As most of you know my aunt margaret passed on christmas day after a long illness. we talked almost every day but I had not sen her in about 7 months. she lived 300 miles away. My problem is coping with her loss. My uncle had her cremated, per her request, with no service, not even an obit in the paper. I feel like there is no closure in this. I cannot tell my uncle how I fewel because he is having a terrible time handling allof thuis and he is not in the best of health himself. There is no obit to read, no service to attend, no viewing, nothing. How can I bring myself to closure with this. I am hapy that my aunt did not have to suffer anymore but I can't seem to come to terms with all of this either. HELP!!!!!!!!!!!!!!
I need your help!!!!!!!!!
The only thing I can think of to suggest is maybe going to bereavement counseling. They will certainly have lots of suggestions for coping and probably some reading materials for you as well. Also, if you have some kind of momento from your dear Aunt, a vase, pin, anything...keep it where you see it or hold it.

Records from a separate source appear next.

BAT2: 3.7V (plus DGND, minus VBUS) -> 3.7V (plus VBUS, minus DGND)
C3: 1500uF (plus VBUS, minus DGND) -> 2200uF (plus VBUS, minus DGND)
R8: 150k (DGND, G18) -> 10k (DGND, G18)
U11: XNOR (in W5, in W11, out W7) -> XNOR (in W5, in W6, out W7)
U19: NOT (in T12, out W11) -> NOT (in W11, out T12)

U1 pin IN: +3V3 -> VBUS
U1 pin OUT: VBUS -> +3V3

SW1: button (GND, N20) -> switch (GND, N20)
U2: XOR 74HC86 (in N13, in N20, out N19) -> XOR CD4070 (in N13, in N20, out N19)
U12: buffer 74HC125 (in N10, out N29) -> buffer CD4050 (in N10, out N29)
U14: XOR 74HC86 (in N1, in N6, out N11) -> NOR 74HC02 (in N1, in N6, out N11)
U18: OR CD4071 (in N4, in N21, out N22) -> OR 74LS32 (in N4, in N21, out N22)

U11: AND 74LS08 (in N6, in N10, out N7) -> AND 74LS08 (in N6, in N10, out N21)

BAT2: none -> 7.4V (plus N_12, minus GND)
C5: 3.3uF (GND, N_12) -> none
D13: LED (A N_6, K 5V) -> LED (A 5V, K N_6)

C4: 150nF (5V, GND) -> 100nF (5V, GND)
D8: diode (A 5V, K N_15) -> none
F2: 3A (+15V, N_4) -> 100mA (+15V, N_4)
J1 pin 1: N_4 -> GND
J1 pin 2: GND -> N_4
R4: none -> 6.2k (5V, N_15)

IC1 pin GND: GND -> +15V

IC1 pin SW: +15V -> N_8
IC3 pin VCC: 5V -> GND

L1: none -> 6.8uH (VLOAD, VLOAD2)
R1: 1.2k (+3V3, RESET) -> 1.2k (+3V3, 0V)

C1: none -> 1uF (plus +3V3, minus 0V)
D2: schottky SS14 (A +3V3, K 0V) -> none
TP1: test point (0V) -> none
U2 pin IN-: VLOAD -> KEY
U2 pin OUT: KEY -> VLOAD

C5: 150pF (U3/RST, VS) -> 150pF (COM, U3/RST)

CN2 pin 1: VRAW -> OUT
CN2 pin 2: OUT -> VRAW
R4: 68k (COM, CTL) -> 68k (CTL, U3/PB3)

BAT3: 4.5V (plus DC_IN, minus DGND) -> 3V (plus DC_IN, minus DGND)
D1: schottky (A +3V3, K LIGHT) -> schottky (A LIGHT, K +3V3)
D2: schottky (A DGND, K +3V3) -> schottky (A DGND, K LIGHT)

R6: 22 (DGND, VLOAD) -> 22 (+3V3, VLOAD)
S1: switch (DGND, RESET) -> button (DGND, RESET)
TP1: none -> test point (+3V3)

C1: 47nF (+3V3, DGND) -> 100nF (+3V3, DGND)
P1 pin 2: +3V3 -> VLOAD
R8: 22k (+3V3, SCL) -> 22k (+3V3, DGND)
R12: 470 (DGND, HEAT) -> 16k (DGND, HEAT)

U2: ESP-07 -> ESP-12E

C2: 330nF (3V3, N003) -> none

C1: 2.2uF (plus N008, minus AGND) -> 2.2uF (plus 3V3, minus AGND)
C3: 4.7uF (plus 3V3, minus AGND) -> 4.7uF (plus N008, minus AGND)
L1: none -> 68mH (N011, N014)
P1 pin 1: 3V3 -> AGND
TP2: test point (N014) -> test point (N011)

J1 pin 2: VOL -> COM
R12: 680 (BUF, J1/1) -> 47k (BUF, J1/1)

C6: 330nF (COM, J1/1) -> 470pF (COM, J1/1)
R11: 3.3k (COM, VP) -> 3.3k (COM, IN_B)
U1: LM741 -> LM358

And if you don't, maybe your uncle would send you something of hers. Hospice would be a good place to start as far as talking with someone or your minister. I will keep you in my prayers. vic
Janet,I'm sorry to hear about your loss. I didn't know.
You have mail my friend
Is there any way you can go vist your Uncle? Even if for a day. It would really help you if you could. Or at least maybe ask for some of her ashes. Another thing you might do is write a obit/eulogy of your Aunt for yourself. Let your feelings/thoughts for her get out on paper.
Such good advice already!! I am so sorry to hear of your distress Janet. Tom's suggestion about visiting your Uncle seems such a good idea. It would probably bring some measure of comfort for the two of you to talk about your aunt and the memories she left behind. If this is not possible then I would take Vic's advice and see a counsellor, a close friend or relative. We are here if you need us, you know that!!
Maybe you need to do your own memorial for her in your own way. Maybe just saying your own special prayer and remembering her and all the good times. And saying goodbye with your own special thoughts and feelings that mean the most to you and her.
Thank you all so much. It helps to have you all to talk with. I just emailed my uncle after trying to call for 3 hrs., and asked if i could have something of hers and maybe a small amount of her ashes. I am waiting on an answer.
O Janet I am soo sorry to hear about your aunt, I wish I could reach thru here and give you a big ole hug and let you cry it all out. I have never been good with words, but I do think that the ones that posted here have given you some great advise. I will pray that you do find the closure that you need.
(((((Janet)))))))
Janet, I read this earlier and didn't have any words of advice, but it broke my heart. I'm glad you wrote your uncle, and maybe you need to work out the grief together. I'm so sorry you're hurting. ((((janet))))
With Prayer and sympathy to you!
Tiny seeds fall to the ground
and bring forth beautiful flowers
upon the earth
what seems to have passed away
has in truth given an entrance
to new life.
-----------------------------------
May you find comfort in Gods love
and may his blessings gently
enfold you. Praying he will
encourage you today.
I think it would be good for you to write an obituary for her, with as much information as you know. Put it in a scrapbook for yourself, maybe with some pictures of her. Also, you could write her a letter and put it in that scrapbook. If you don't want to do a scrapbook, do some kind of collage with these items. Email me if you want to talk. I do a lot of grief counseling.
If you know any of her friends, maybe you could contact some of them and have a get together to say goodbye to your aunt while you all talk about the things that you remember about her. If a personal gathering isn't possible, try a round robin letter, with each of you adding things of interest about her. Then you could send copies of it to everyone who wished to have them. Send flowers to her church as a memorial. Make a contribution in her name to some cause she would want to support.
Janet
So sorry to hear of your loss,you and your family will be in my prayers. There is not much to say except that the suggestions that have been given are a good start. I started a memorial garden this fall just for that reason as we had several loved ones pass this year, and I was unable to go to servral of funnerals. I know it is not the same as saying goodbye, but it is a help to know I have a special place to go and think of them.
Thinking of you durning this time of loss.
Mike
I'm so sorry of your loss of your Aunt Margaret Janet'I know many of us here were praying for her too' This very same thing happened to me Janet and know exactly what you're going through' My gran got sick nobody told me and knew nothing' If ya knew my mother's family though no surprise' I still don't know anything,same with my dad and other grandmother' I only have my memories and nobody can take them from me' Folks here don't know what it's like to be left out and feel like the "red headed step sister"I do but have lived through it,one of those things,can't change it' It is the cruelest thing a family can do to another member too'There's a lot of great suggestions here and hope you can find your "own way" of coping.
JANET, SO SORRY TO HEAR OF YOUR LOSS. I SEE YOU'VE BEEN GETTING SOME VERY GOOD ADVICE FROM EVERYONE.